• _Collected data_
::::

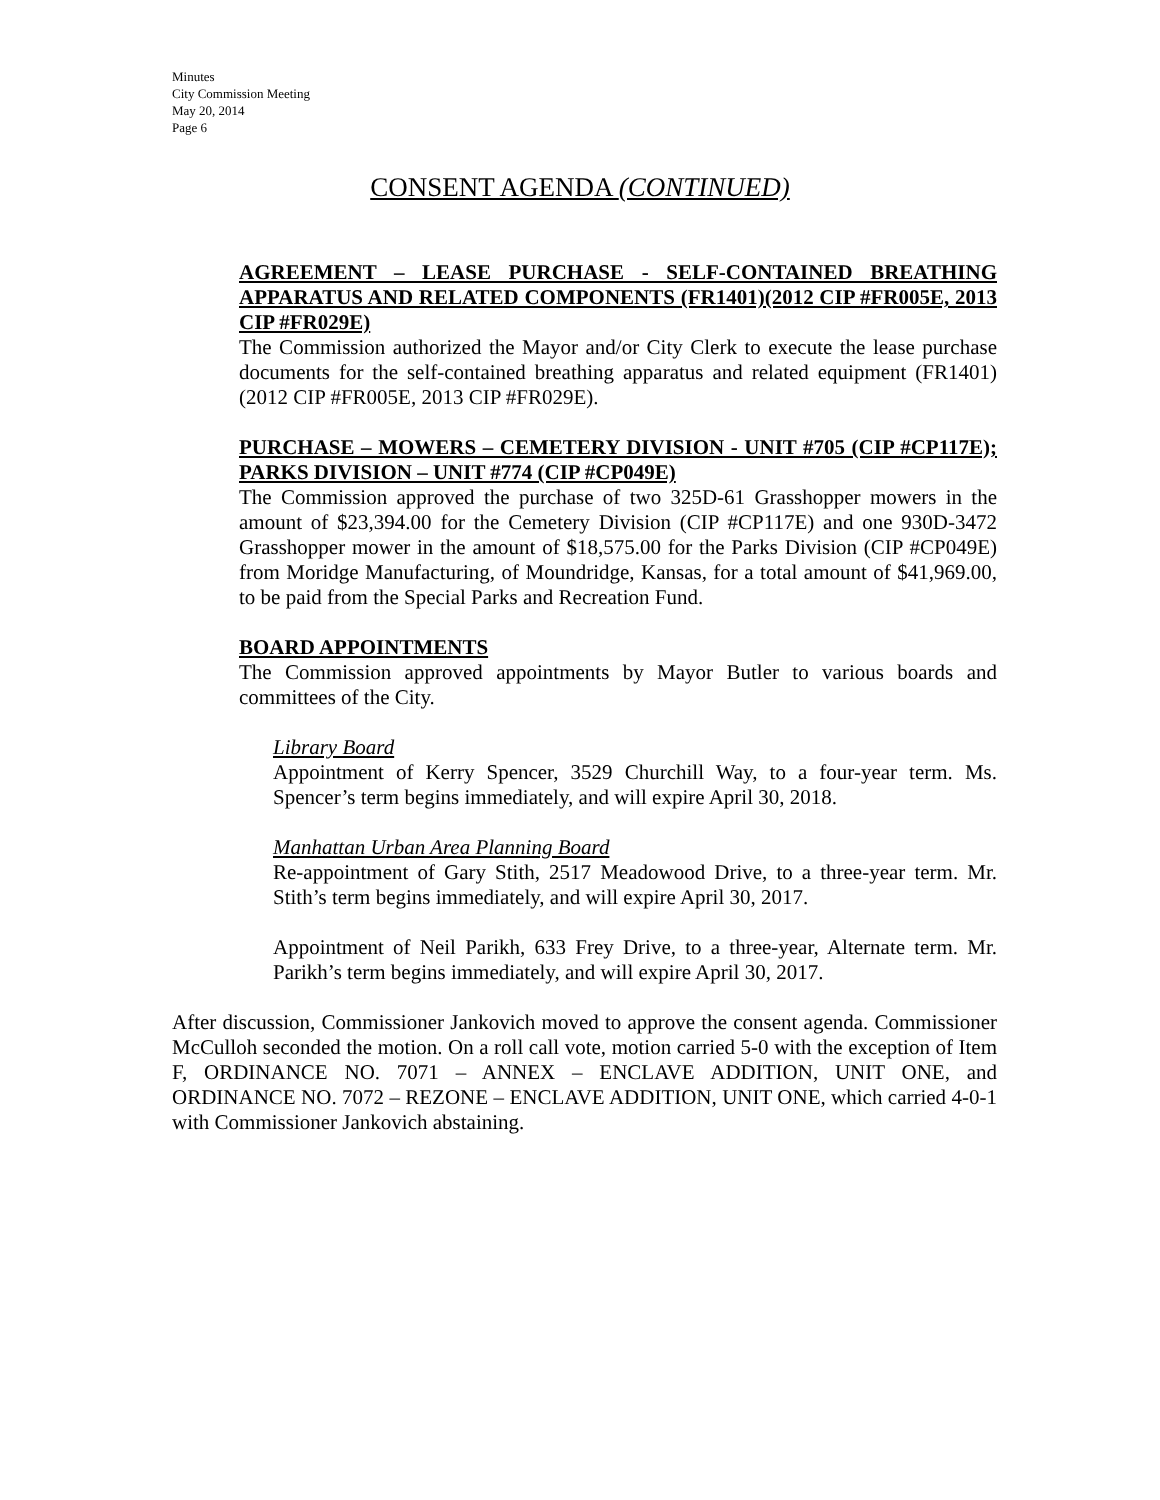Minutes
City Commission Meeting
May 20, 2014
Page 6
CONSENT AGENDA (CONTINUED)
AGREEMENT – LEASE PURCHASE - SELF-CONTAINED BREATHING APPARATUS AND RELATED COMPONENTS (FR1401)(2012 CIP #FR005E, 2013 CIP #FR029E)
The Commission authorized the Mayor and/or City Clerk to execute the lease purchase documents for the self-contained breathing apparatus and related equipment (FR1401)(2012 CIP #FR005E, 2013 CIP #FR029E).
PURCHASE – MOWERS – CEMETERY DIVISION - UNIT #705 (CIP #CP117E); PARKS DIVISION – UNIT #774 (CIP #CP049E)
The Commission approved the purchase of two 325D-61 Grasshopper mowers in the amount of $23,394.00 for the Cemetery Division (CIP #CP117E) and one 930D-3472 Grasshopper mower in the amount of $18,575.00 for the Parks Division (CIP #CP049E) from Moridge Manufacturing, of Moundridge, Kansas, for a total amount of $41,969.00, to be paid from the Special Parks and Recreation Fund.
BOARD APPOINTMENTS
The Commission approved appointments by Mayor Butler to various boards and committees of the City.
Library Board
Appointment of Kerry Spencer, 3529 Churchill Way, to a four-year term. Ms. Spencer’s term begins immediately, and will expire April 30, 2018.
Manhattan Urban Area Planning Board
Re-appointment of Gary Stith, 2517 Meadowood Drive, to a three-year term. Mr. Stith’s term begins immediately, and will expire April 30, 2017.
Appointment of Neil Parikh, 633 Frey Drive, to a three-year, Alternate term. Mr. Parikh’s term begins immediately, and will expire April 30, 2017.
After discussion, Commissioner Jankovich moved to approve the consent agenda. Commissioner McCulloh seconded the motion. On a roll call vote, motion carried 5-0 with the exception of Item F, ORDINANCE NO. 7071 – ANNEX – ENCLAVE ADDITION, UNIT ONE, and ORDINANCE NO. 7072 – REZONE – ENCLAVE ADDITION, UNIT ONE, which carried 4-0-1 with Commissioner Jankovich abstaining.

::::

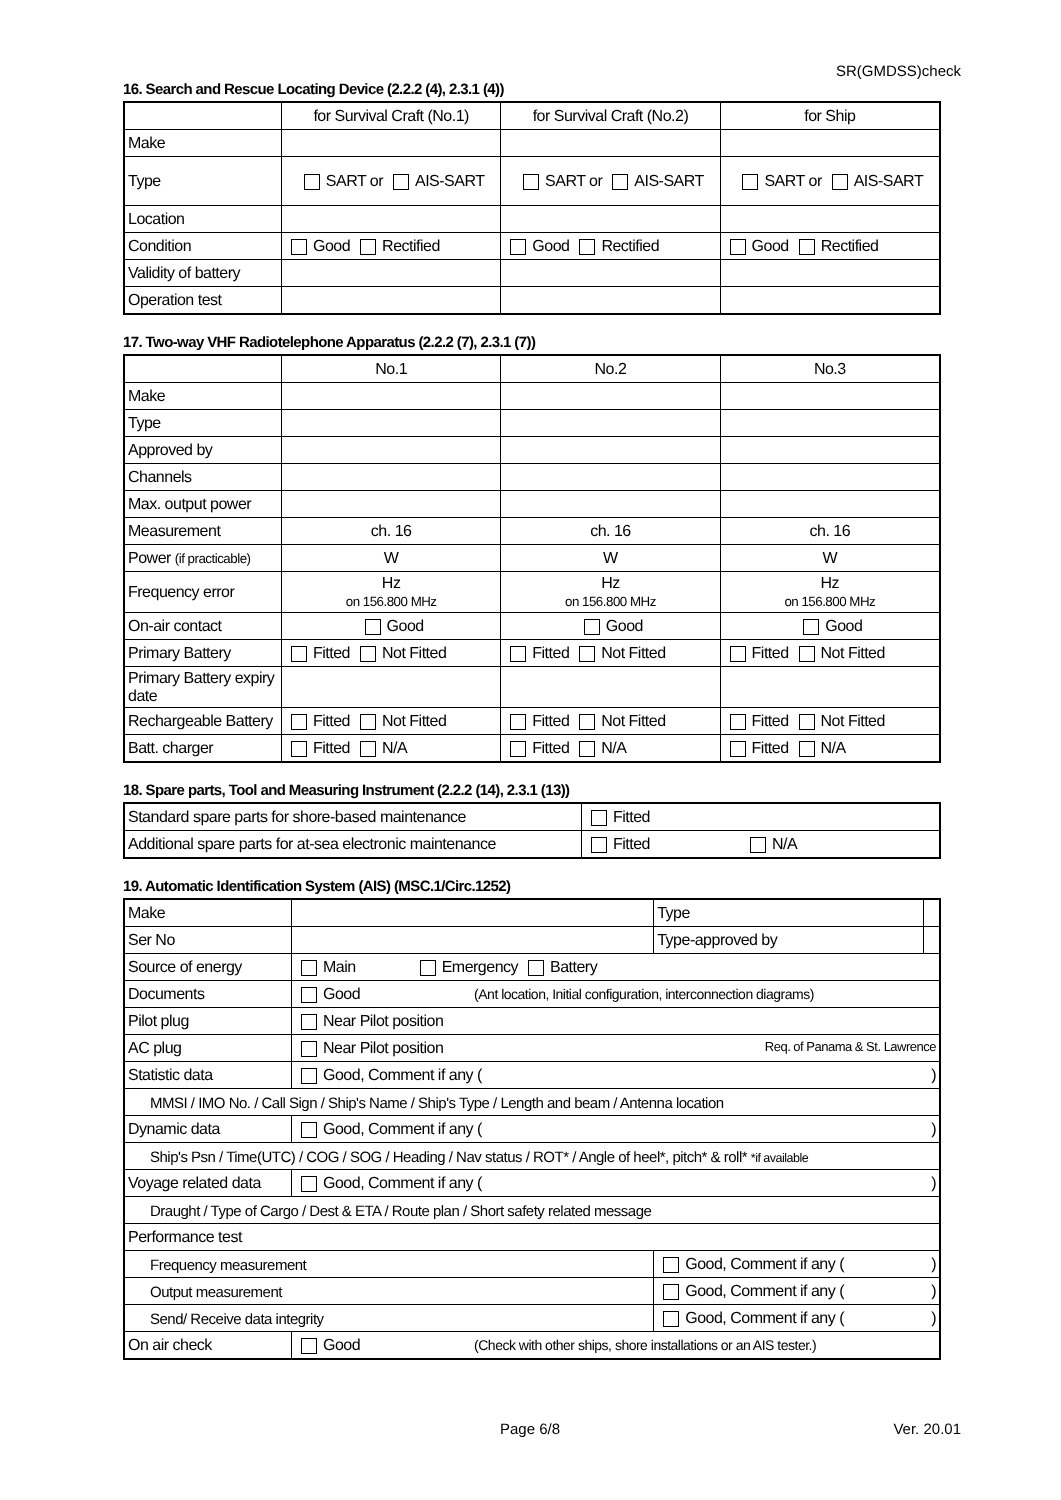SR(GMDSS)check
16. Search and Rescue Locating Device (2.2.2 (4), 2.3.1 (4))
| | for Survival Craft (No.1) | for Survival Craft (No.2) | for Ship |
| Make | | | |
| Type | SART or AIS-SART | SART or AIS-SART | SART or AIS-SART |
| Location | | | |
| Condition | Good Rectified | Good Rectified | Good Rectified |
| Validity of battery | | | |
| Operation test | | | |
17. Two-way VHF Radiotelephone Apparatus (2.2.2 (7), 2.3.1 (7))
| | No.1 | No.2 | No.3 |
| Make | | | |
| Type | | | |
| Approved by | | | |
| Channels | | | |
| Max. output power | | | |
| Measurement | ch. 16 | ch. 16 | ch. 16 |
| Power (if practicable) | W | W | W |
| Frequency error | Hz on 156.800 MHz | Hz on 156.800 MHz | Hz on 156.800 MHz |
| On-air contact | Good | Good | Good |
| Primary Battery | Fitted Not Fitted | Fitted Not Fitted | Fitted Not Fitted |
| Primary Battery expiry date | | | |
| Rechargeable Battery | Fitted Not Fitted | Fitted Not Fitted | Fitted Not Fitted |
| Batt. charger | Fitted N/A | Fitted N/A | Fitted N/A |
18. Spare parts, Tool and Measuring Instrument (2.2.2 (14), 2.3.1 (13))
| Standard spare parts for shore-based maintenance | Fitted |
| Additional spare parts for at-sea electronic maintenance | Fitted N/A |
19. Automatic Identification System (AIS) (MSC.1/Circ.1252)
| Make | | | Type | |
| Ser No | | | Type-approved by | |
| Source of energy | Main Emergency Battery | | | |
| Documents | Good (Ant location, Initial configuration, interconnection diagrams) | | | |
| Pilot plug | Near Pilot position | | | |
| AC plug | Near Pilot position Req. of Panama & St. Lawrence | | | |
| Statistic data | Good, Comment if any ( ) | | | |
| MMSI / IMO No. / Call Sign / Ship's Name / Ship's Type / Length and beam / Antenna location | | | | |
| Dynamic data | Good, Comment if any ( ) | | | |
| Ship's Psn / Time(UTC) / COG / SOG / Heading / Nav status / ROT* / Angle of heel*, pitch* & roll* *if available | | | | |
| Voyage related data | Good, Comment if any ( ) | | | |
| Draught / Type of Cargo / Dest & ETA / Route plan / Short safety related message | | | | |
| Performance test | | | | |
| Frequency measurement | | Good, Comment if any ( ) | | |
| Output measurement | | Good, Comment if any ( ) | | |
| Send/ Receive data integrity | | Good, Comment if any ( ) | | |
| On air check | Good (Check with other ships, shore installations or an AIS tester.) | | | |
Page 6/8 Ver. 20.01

::::

• _What you will do_
Each line in the entries above, starting at the line with "tester.) | | | |" and ending at the line with "Page 6/8 Ver. 20.01", is to be printed exactly, and only those lines.

• _Solution to this task_
| On air check | Good (Check with other ships, shore installations or an AIS tester.) | | | |
Page 6/8 Ver. 20.01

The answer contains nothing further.